Hong Kong business leaders are taking a more defensive stance in response to global tariffs, according to Sandpiper.
According to its survey, the firm found that almost all respondents in Hong Kong are passing tariff-related costs on to customers, with 16% passing on all costs, 37% most, and 36% some. This closely mirrors the global picture, where 91% of leaders reported doing the same.
Tariffs are also prompting Hong Kong companies to scale back investment. 46% of local respondents have reduced exposure to the United States, compared with 35% globally, whilst 17% have cut exposure to China and 25% to the European Union.
37% of Hong Kong leaders said they had paused major investment decisions, and a quarter have implemented hiring freezes.
Confidence in the near-term outlook remains weak.
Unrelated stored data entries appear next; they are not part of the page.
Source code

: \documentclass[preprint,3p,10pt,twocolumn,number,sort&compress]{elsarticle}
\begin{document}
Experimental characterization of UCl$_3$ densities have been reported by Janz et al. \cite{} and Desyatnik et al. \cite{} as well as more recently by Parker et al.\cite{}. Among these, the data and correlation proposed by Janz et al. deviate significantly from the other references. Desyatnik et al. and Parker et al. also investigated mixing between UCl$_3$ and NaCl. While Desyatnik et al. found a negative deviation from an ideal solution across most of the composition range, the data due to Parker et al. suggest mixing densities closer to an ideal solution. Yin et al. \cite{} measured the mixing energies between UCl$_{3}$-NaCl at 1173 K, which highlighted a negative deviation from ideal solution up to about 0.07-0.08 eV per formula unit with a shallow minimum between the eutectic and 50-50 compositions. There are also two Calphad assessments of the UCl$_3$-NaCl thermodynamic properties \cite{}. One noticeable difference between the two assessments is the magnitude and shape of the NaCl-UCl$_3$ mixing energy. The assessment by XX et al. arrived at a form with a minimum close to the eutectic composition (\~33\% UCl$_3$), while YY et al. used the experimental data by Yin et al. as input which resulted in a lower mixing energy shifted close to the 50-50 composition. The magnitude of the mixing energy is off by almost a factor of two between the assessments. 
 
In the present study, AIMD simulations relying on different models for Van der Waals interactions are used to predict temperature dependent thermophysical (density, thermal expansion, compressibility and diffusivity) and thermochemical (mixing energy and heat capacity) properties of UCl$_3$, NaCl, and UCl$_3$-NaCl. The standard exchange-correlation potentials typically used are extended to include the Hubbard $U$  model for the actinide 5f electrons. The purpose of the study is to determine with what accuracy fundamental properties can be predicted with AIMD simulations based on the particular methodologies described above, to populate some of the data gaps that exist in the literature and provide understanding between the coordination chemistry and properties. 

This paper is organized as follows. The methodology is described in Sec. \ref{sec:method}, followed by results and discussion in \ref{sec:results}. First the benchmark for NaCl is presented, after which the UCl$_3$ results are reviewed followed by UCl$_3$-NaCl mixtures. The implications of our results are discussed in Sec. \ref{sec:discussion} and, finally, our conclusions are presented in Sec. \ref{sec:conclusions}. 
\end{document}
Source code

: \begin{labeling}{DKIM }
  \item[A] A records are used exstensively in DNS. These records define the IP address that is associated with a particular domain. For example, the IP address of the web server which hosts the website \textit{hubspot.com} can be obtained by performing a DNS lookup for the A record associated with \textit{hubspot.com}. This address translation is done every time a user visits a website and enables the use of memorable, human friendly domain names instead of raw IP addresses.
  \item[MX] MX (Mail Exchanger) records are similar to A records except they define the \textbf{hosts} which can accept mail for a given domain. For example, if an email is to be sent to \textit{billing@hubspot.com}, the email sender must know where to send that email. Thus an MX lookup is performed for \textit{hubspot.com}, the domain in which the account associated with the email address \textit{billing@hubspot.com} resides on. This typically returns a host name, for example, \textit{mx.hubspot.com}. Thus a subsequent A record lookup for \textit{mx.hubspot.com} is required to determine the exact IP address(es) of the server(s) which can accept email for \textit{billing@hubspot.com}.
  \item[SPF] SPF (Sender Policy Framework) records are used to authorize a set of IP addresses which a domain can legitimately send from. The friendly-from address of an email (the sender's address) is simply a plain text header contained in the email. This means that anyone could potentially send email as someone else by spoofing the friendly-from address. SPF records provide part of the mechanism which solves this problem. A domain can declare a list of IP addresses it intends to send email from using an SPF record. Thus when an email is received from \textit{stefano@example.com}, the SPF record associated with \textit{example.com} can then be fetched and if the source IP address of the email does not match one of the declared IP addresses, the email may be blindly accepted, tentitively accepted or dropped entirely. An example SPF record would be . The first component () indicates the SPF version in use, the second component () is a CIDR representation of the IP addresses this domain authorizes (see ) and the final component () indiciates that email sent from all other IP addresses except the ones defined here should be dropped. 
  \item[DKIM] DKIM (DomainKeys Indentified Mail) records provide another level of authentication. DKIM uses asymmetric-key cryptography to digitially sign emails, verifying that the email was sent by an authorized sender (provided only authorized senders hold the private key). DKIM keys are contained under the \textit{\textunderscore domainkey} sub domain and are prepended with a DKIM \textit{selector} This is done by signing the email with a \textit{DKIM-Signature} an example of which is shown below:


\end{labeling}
Hong Kong respondents, in line with global peers, do not expect business sentiment to recover in 2026.
When asked which markets are most likely to capture confidence over the next 12 months, none exceeded single-digit percentages; China scored 15% globally and the US 16%.
Expectations of a US–China trade agreement have shifted since April. 55% of respondents globally now believe it will take at least six months to reach a sustainable deal, whilst 5% think it may never be achieved. Earlier in the year, 67% had expected a resolution within six months.
Views on which side holds the stronger negotiating hand are sharply divided by geography. Globally, 46% point to the US and 39% to China.
In Hong Kong, however, 54% say China holds the advantage and 27% say the US. By contrast, 81% of US respondents back the US, and 92% of China-based respondents back China.